_What is required_
Copy the data below line for line, keeping every character, space, and punctuation mark unchanged.

*-*-*

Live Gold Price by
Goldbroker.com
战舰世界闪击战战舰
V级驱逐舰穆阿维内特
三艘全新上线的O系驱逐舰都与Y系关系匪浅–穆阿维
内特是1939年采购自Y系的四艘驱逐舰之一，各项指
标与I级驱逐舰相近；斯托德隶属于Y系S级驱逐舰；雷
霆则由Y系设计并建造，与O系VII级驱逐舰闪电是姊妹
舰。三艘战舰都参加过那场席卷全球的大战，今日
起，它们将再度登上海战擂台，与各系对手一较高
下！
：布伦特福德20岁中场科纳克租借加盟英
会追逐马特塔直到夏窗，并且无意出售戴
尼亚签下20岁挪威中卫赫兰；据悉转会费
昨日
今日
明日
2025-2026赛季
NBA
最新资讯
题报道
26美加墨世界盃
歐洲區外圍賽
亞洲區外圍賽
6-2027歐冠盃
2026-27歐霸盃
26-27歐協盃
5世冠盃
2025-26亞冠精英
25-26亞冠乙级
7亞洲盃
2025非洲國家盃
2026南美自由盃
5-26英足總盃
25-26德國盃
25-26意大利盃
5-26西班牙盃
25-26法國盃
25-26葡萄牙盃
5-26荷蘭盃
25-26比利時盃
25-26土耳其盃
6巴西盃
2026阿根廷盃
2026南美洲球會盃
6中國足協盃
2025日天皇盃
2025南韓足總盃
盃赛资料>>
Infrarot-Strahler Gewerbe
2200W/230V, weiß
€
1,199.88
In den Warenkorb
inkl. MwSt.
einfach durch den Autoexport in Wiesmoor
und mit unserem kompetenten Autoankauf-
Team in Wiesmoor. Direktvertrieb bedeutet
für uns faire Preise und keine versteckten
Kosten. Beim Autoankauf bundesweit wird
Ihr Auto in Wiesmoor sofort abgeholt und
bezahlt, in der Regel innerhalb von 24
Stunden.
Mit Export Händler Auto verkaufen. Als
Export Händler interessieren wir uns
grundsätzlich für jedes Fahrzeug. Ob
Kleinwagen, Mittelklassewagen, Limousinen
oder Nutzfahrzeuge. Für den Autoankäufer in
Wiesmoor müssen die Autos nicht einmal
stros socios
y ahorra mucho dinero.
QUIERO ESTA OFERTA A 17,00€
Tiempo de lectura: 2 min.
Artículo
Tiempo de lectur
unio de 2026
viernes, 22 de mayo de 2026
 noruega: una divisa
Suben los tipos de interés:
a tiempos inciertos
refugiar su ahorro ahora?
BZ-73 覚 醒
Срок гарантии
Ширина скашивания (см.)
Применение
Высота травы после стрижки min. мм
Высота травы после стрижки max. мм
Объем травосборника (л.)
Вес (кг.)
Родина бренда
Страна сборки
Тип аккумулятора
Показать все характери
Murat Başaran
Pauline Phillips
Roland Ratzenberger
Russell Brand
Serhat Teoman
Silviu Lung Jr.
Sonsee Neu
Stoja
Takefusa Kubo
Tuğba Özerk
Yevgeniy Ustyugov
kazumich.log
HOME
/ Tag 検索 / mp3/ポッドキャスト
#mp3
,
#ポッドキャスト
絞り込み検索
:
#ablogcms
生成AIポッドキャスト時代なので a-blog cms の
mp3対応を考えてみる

*-*-*

_Written answer_
Live Gold Price by
Goldbroker.com
战舰世界闪击战战舰
V级驱逐舰穆阿维内特
三艘全新上线的O系驱逐舰都与Y系关系匪浅–穆阿维
内特是1939年采购自Y系的四艘驱逐舰之一，各项指
标与I级驱逐舰相近；斯托德隶属于Y系S级驱逐舰；雷
霆则由Y系设计并建造，与O系VII级驱逐舰闪电是姊妹
舰。三艘战舰都参加过那场席卷全球的大战，今日
起，它们将再度登上海战擂台，与各系对手一较高
下！
：布伦特福德20岁中场科纳克租借加盟英
会追逐马特塔直到夏窗，并且无意出售戴
尼亚签下20岁挪威中卫赫兰；据悉转会费
昨日
今日
明日
2025-2026赛季
NBA
最新资讯
题报道
26美加墨世界盃
歐洲區外圍賽
亞洲區外圍賽
6-2027歐冠盃
2026-27歐霸盃
26-27歐協盃
5世冠盃
2025-26亞冠精英
25-26亞冠乙级
7亞洲盃
2025非洲國家盃
2026南美自由盃
5-26英足總盃
25-26德國盃
25-26意大利盃
5-26西班牙盃
25-26法國盃
25-26葡萄牙盃
5-26荷蘭盃
25-26比利時盃
25-26土耳其盃
6巴西盃
2026阿根廷盃
2026南美洲球會盃
6中國足協盃
2025日天皇盃
2025南韓足總盃
盃赛资料>>
Infrarot-Strahler Gewerbe
2200W/230V, weiß
€
1,199.88
In den Warenkorb
inkl. MwSt.
einfach durch den Autoexport in Wiesmoor
und mit unserem kompetenten Autoankauf-
Team in Wiesmoor. Direktvertrieb bedeutet
für uns faire Preise und keine versteckten
Kosten. Beim Autoankauf bundesweit wird
Ihr Auto in Wiesmoor sofort abgeholt und
bezahlt, in der Regel innerhalb von 24
Stunden.
Mit Export Händler Auto verkaufen. Als
Export Händler interessieren wir uns
grundsätzlich für jedes Fahrzeug. Ob
Kleinwagen, Mittelklassewagen, Limousinen
oder Nutzfahrzeuge. Für den Autoankäufer in
Wiesmoor müssen die Autos nicht einmal
stros socios
y ahorra mucho dinero.
QUIERO ESTA OFERTA A 17,00€
Tiempo de lectura: 2 min.
Artículo
Tiempo de lectur
unio de 2026
viernes, 22 de mayo de 2026
 noruega: una divisa
Suben los tipos de interés:
a tiempos inciertos
refugiar su ahorro ahora?
BZ-73 覚 醒
Срок гарантии
Ширина скашивания (см.)
Применение
Высота травы после стрижки min. мм
Высота травы после стрижки max. мм
Объем травосборника (л.)
Вес (кг.)
Родина бренда
Страна сборки
Тип аккумулятора
Показать все характери
Murat Başaran
Pauline Phillips
Roland Ratzenberger
Russell Brand
Serhat Teoman
Silviu Lung Jr.
Sonsee Neu
Stoja
Takefusa Kubo
Tuğba Özerk
Yevgeniy Ustyugov
kazumich.log
HOME
/ Tag 検索 / mp3/ポッドキャスト
#mp3
,
#ポッドキャスト
絞り込み検索
:
#ablogcms
生成AIポッドキャスト時代なので a-blog cms の
mp3対応を考えてみる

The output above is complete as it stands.